Mac hardware Networking Security

Frequently encountered issues with Macs


While my regular clients hire MacMaven for IT and information security work, I often get calls from new clients with computing problems. An analogy could be made with plumbing. A plumber’s big jobs involve installation of pipes, sinks, showers, etc. Oftentimes a plumber is called to deal with a clogged toilet. These are the “clogged toilet” issues that I’ve been seeing lately.

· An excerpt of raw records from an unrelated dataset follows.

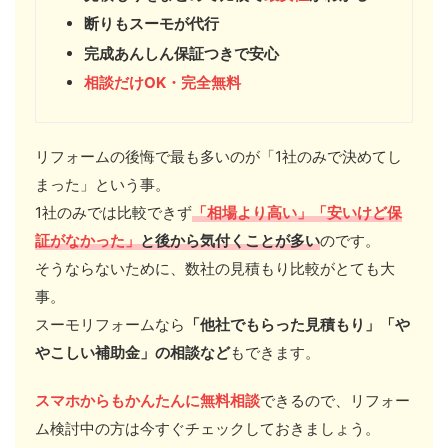
断りもスーモが代行
完成あんしん保証つきで安心
相談だけOK・完全無料
リフォームの後悔で最も多いのが「1社のみで決めてし
まった」という事。
1社のみでは比較できず
「相場より高い」「安いけど保
証がなかった」
と後から気付くことが多い
のです。
そうならないために、数社の見積もり比較がとても大
事。
スーモリフォームなら
「他社でもらった見積もり」「や
やこしい補助金」の相談など
もできます。
スマホからもかんたんに無料
相談
できるので、リフォー
ム検討中の方は今すぐチェックしておきましょう。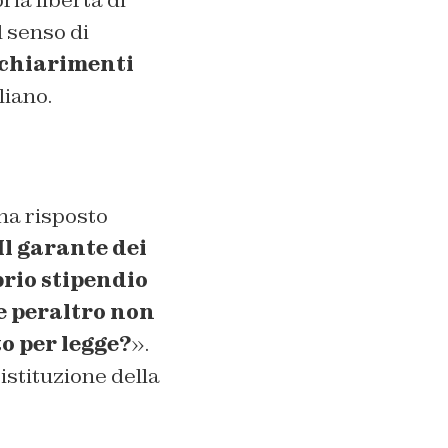
ria libertà di
l senso di
chiarimenti
liano.
 ha risposto
Il garante dei
prio stipendio
e peraltro non
to per legge?
».
istituzione della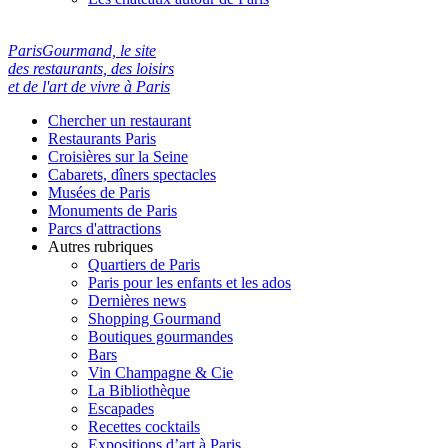
ParisGourmand, le site
des restaurants, des loisirs
et de l'art de vivre à Paris
Chercher un restaurant
Restaurants Paris
Croisières sur la Seine
Cabarets, dîners spectacles
Musées de Paris
Monuments de Paris
Parcs d'attractions
Autres rubriques
Quartiers de Paris
Paris pour les enfants et les ados
Dernières news
Shopping Gourmand
Boutiques gourmandes
Bars
Vin Champagne & Cie
La Bibliothèque
Escapades
Recettes cocktails
Expositions d’art à Paris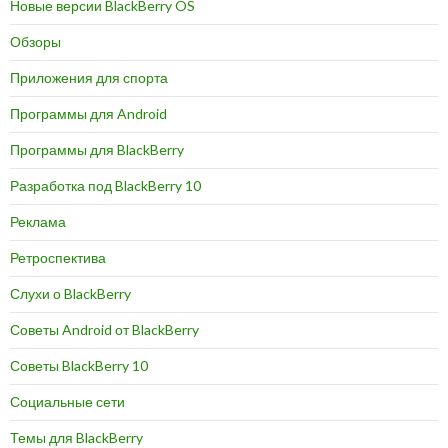
Новые версии BlackBerry OS
Обзоры
Приложения для спорта
Программы для Android
Программы для BlackBerry
Разработка под BlackBerry 10
Реклама
Ретроспектива
Слухи о BlackBerry
Советы Android от BlackBerry
Советы BlackBerry 10
Социальные сети
Темы для BlackBerry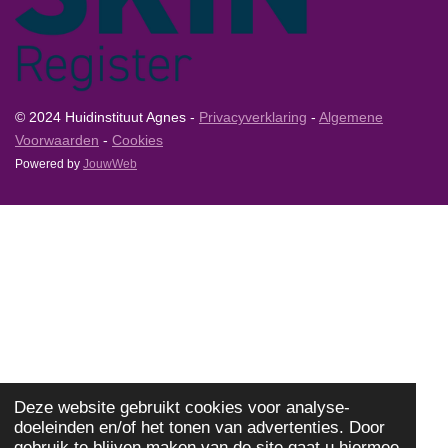
© 2024 Huidinstituut Agnes -
Privacyverklaring
-
Algemene
Voorwaarden
-
Cookies
Powered by
JouwWeb
Deze website gebruikt cookies voor analyse-
doeleinden en/of het tonen van advertenties. Door
gebruik te blijven maken van de site gaat u hiermee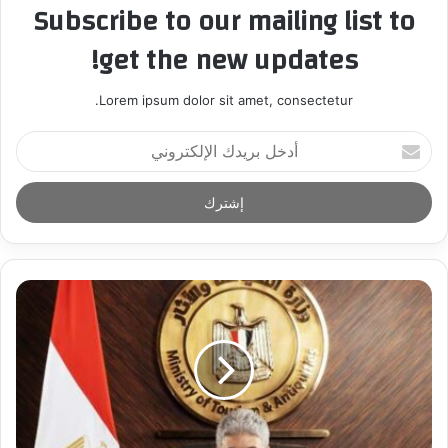
Subscribe to our mailing list to
get the new updates!
Lorem ipsum dolor sit amet, consectetur.
أ
د
خ
ل
ب
ر
ي
د
ك
ا
ل
إ
ل
ك
ت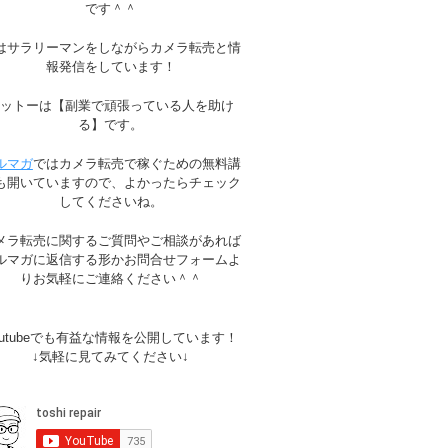
です＾＾
はサラリーマンをしながらカメラ転売と情
報発信をしています！
モットーは【副業で頑張っている人を助け
る】です。
ルマガ
ではカメラ転売で稼ぐための無料講
も開いていますので、よかったらチェック
してくださいね。
メラ転売に関するご質問やご相談があれば
ルマガに返信する形かお問合せフォームよ
りお気軽にご連絡ください＾＾
outubeでも有益な情報を公開しています！
↓気軽に見てみてください↓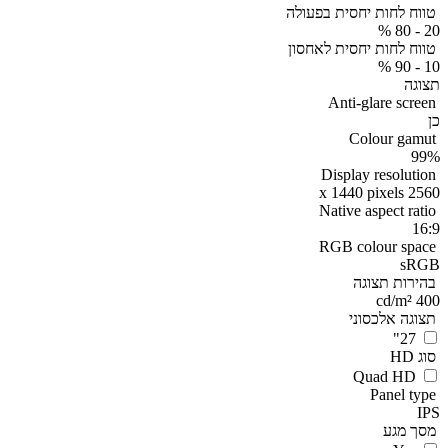
טווח לחות יחסית בפעולה
20 - 80 %
טווח לחות יחסית לאחסון
10 - 90 %
תצוגה
Anti-glare screen
כן
Colour gamut
99%
Display resolution
2560 x 1440 pixels
Native aspect ratio
16:9
RGB colour space
sRGB
בהירות תצוגה
400 cd/m²
תצוגה אלכסוני
27"
סוג HD
Quad HD
Panel type
IPS
מסך מגע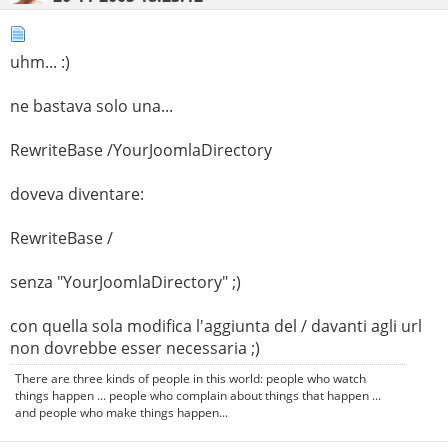
uhm... :)
ne bastava solo una...
RewriteBase /YourJoomlaDirectory
doveva diventare:
RewriteBase /
senza "YourJoomlaDirectory" ;)
con quella sola modifica l'aggiunta del / davanti agli url
non dovrebbe esser necessaria ;)
There are three kinds of people in this world: people who watch
things happen ... people who complain about things that happen ...
and people who make things happen...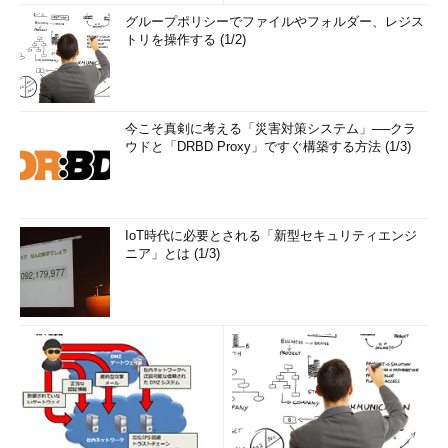
グループポリシーでファイルやフォルダー、レジス
トリを操作する (1/2)
今こそ真剣に考える「災害対策システム」──クラ
ウドと「DRBD Proxy」ですぐ構築する方法 (1/3)
IoT時代に必要とされる「新型セキュリティエンジ
ニア」とは (1/3)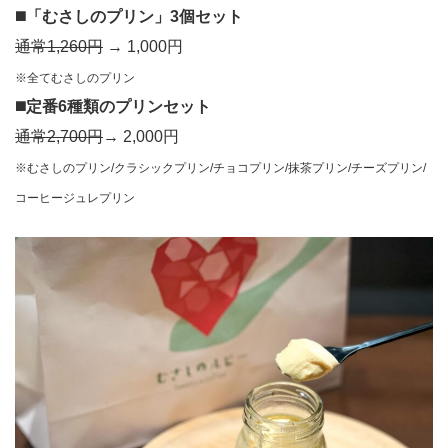
◼️
「むさしのプリン」3個セット
通常1,260円
→ 1,000円
※全てむさしのプリン
◼️
定番6種類のプリンセット
通常2,700円
→ 2,000円
※むさしのプリン/クラシックプリン/チョコプリン/抹茶プリン/チーズプリン/
コーヒージュレプリン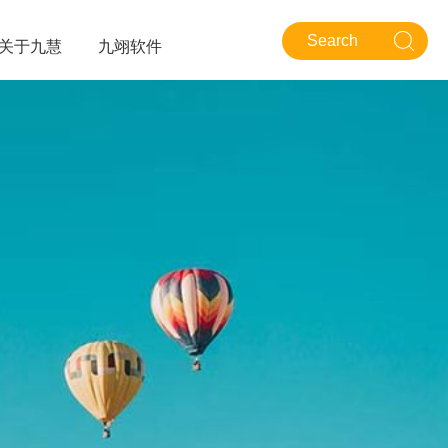
关于九慧
九翊软件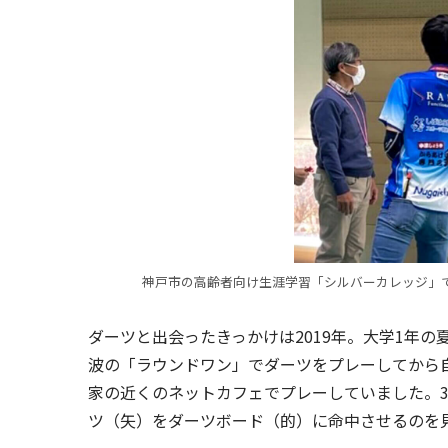
神戸市の高齢者向け生涯学習「シルバーカレッジ」で20
ダーツと出会ったきっかけは2019年。大学1年
波の「ラウンドワン」でダーツをプレーしてから
家の近くのネットカフェでプレーしていました。
ツ（矢）をダーツボード（的）に命中させるのを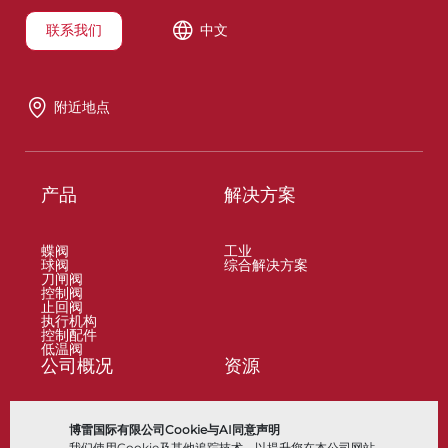
联系我们
中文
附近地点
产品
解决方案
蝶阀
工业
球阀
综合解决方案
刀闸阀
控制阀
止回阀
执行机构
控制配件
低温阀
公司概况
资源
关于
文档
博雷国际有限公司Cookie与AI同意声明
地点
知识中心
我们使用Cookie及其他追踪技术，以提升您在本公司网站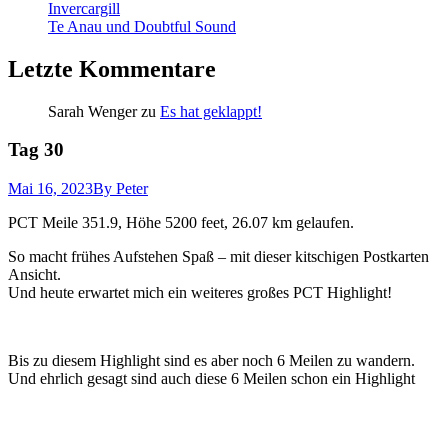
Invercargill
Te Anau und Doubtful Sound
Letzte Kommentare
Sarah Wenger
zu
Es hat geklappt!
Tag 30
Mai 16, 2023
By Peter
PCT Meile 351.9, Höhe 5200 feet, 26.07 km gelaufen.
So macht frühes Aufstehen Spaß – mit dieser kitschigen Postkarten
Ansicht.
Und heute erwartet mich ein weiteres großes PCT Highlight!
Bis zu diesem Highlight sind es aber noch 6 Meilen zu wandern.
Und ehrlich gesagt sind auch diese 6 Meilen schon ein Highlight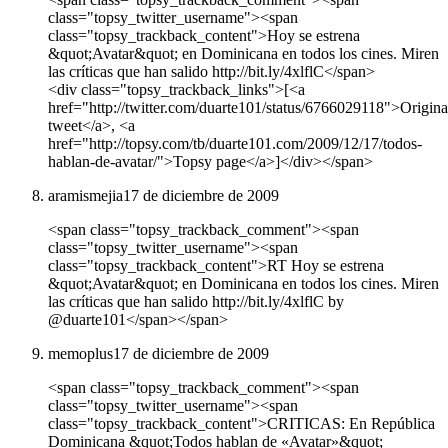
class="topsy_twitter_username"><span
class="topsy_trackback_content">Hoy se estrena
&quot;Avatar&quot; en Dominicana en todos los cines. Miren
las críticas que han salido http://bit.ly/4xlflC</span>
<div class="topsy_trackback_links">[<a
href="http://twitter.com/duarte101/status/6766029118">Origina
tweet</a>, <a
href="http://topsy.com/tb/duarte101.com/2009/12/17/todos-
hablan-de-avatar/">Topsy page</a>]</div></span>
aramismejia
17 de diciembre de 2009
<span class="topsy_trackback_comment"><span
class="topsy_twitter_username"><span
class="topsy_trackback_content">RT Hoy se estrena
&quot;Avatar&quot; en Dominicana en todos los cines. Miren
las críticas que han salido http://bit.ly/4xlflC by
@duarte101</span></span>
memoplus
17 de diciembre de 2009
<span class="topsy_trackback_comment"><span
class="topsy_twitter_username"><span
class="topsy_trackback_content">CRITICAS: En República
Dominicana &quot;Todos hablan de «Avatar»&quot;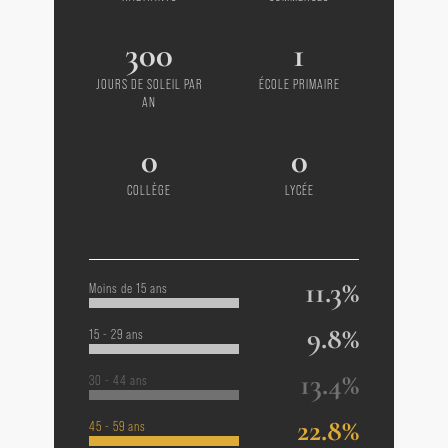
300
1
JOURS DE SOLEIL PAR
ÉCOLE PRIMAIRE
AN
0
0
COLLÈGE
LYCÉE
11.3%
Moins de 15 ans
9.8%
15 - 29 ans
13.4%
30 - 44 ans
22.8%
45 - 59 ans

  • Slow 21.5″ iMacs: Apple uses slow 5400 RPM hard drives in its 21.5″ iMacs, presumably as a cost-cutting measure. I addressed this topic in a previous post. High Sierra runs like molasses on these Macs. They feel like computers that are 10 years old. These Macs can have the internal HDD replaced with SATA SSDs, internal or external, to make them run at acceptable speeds. As a good-faith measure, Apple should provide an SSD upgrade service to make these machines usable. At this time, customers need to use third-party service providers to replace internal HDDs with SSDs.
  • Malware and misdeeds: About 25% of the Macs that I encounter have some form of adware or potentially unwanted program (PUP). I’ve also had an uptick in clients who have been scammed or hacked. When I started this business six years ago, security problems were theoretical for most Mac users. Now these issues are very real and painful when they occur. Proactive measures are critical, along with security awareness training.
  • Lack of storage space: This is a tremendous problem for those with 128 GB MacBook Air computers, even when using the Desktop and Documents in iCloud feature. Aside from small hard drives, the most common scenario that I see is a misunderstanding about how Dropbox works. Many people think that when a document is placed into the Dropbox folder, it doesn’t take up space on the local drive. In fact, Dropbox synchronizes files between local drives and the Dropbox data center. Documents can be removed from the local drive by using either the Selective Sync or Smart Sync features.
  • Poor Wi-Fi: Pre-war buildings in Manhattan have very thick walls that aren’t conducive to strong Wi-Fi signals. Also, there is usually a great deal of airwave congestion due to competing access points. Newer equipment, tailored to the office or apartment at hand, makes a huge improvement in Wi-Fi performance.
  • Old software: I often need to encourage clients to upgrade their software. I see frequently see old versions of Microsoft Office and Adobe creative applications. Much of the reluctance to upgrade is due to the subscription fees. This is something that we all need to get used to, as it’s the preferred business model of software publishers and Wall Street. It’s critical to use fully supported software that gets regular security updates.